GIVEN DATA:
====

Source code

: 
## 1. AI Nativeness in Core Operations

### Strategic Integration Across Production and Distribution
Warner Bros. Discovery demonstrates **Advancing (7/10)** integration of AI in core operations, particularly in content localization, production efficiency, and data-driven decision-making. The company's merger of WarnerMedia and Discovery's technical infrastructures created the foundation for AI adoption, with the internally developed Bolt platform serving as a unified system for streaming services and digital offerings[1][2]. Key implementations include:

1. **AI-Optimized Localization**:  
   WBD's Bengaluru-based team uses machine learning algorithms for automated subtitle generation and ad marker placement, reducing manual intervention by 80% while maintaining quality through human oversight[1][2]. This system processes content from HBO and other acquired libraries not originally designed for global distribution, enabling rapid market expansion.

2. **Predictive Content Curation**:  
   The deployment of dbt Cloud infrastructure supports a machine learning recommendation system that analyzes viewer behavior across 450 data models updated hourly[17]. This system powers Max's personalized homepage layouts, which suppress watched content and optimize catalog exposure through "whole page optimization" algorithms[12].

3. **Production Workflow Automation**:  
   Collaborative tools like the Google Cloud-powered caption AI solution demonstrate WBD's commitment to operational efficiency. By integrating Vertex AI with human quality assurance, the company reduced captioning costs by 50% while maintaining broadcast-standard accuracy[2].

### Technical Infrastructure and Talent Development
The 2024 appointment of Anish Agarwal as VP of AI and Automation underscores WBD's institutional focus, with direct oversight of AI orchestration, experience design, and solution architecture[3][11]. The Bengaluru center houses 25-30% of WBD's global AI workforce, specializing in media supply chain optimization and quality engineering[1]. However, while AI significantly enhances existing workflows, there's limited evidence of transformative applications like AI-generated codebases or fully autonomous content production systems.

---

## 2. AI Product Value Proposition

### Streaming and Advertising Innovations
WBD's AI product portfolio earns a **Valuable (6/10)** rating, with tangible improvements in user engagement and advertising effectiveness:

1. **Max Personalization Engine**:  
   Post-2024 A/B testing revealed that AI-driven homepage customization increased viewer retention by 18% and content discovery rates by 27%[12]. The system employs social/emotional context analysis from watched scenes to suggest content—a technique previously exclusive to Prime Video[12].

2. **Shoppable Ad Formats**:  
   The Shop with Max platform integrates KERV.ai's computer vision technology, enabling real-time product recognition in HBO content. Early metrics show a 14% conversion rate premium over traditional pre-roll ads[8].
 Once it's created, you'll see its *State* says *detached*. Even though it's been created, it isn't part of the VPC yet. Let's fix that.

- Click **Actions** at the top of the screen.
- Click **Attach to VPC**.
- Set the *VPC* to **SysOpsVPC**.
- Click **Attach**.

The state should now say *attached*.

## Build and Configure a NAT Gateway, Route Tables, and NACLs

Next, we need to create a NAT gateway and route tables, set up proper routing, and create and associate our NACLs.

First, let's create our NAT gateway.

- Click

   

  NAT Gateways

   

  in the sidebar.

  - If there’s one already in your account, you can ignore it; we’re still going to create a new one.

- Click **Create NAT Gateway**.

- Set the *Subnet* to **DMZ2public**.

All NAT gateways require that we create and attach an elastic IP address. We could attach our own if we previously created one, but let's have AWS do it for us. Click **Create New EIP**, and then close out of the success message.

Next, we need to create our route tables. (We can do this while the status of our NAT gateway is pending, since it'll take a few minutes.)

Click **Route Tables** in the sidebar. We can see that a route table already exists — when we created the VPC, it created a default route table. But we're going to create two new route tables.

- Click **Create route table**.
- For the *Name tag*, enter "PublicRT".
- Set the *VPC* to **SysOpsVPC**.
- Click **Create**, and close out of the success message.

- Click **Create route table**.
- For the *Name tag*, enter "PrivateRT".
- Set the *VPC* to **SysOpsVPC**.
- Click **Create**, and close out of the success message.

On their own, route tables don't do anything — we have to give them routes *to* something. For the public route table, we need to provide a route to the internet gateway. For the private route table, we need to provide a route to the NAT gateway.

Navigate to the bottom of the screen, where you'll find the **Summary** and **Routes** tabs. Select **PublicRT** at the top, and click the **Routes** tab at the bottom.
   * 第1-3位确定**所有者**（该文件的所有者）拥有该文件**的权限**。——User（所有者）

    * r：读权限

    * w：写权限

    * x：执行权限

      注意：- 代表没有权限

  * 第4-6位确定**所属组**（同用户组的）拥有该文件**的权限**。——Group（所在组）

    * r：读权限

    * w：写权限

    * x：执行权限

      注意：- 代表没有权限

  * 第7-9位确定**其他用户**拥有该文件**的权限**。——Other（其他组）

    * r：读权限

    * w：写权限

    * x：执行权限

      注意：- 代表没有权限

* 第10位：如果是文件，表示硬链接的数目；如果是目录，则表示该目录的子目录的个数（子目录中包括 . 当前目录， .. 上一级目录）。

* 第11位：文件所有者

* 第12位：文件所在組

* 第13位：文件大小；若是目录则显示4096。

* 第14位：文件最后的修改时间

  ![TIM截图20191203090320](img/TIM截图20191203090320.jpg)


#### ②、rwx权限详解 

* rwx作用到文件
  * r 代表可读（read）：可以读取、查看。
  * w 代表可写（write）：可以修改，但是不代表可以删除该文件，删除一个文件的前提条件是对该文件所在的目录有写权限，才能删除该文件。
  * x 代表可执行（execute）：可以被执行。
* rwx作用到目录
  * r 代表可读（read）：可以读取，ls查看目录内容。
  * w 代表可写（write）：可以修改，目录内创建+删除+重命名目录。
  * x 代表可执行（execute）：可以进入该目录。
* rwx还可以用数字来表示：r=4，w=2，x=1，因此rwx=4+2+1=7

====

TO-DO ITEM:
Which lines of the records above contain the string "代表可写"? Pick them out and copy each one in full.

RESULT BELOW:
  * w 代表可写（write）：可以修改，但是不代表可以删除该文件，删除一个文件的前提条件是对该文件所在的目录有写权限，才能删除该文件。
  * w 代表可写（write）：可以修改，目录内创建+删除+重命名目录。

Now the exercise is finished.